> What you have to do:
Return the part of the feedback thread below that runs from "I will be backporting" up to and including "of Triplanar Mapping.", copied word for word.

> Given text:
This is the feedback thread for our research prototype implementing Procedural Stochastic Texturing. Use this space to ask questions, offer feedback and show your results if you try it out !
Our goal is to implement this technique as a new sampler node in ShaderGraph at some point, offering support for custom shaders and the new rendering pipelines.
Is this method solve problems with parralax (height) map when rotating object on 45%? Triplanar blend textures from different angles and than some artefacts happen.
Currently it works with the last Unity 2018 releases in the built-in render pipeline. Since the plugin plugs into parts of the Standard Shader code, and some of that has evolved since the initial release in Unity 5, it’s not working with older versions as it is.
I will be backporting it in the coming days as separate packages for older popular versions of Unity, mainly Unity 5.6!
As a quick overview, it uses three input texture fetches in the fragment shader and some additonal math, so the cost is basically similar to that of Triplanar Mapping.

(Dataset excerpts)
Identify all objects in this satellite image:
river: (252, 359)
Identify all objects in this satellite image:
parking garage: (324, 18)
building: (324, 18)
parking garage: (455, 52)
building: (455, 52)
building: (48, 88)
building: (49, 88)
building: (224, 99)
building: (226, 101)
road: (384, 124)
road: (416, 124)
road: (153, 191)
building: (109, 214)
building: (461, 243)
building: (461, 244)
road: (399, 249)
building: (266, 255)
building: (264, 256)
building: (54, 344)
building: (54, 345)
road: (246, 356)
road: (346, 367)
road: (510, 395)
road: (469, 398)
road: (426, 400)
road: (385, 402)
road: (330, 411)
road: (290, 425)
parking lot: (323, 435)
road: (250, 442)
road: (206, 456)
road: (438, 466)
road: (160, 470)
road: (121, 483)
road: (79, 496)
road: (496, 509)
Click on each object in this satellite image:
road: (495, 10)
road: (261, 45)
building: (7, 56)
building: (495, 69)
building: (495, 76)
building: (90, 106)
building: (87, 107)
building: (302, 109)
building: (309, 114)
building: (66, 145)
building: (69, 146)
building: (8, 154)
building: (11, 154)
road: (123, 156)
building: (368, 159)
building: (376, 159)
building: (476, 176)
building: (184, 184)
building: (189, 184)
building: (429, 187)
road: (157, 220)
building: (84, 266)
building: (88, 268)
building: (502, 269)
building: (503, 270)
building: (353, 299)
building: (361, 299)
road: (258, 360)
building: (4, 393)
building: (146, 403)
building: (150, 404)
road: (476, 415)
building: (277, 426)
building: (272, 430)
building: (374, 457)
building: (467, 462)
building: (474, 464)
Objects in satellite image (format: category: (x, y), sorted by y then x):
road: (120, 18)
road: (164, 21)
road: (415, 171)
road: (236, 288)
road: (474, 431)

> Exercise solution:
I will be backporting it in the coming days as separate packages for older popular versions of Unity, mainly Unity 5.6!
As a quick overview, it uses three input texture fetches in the fragment shader and some additonal math, so the cost is basically similar to that of Triplanar Mapping.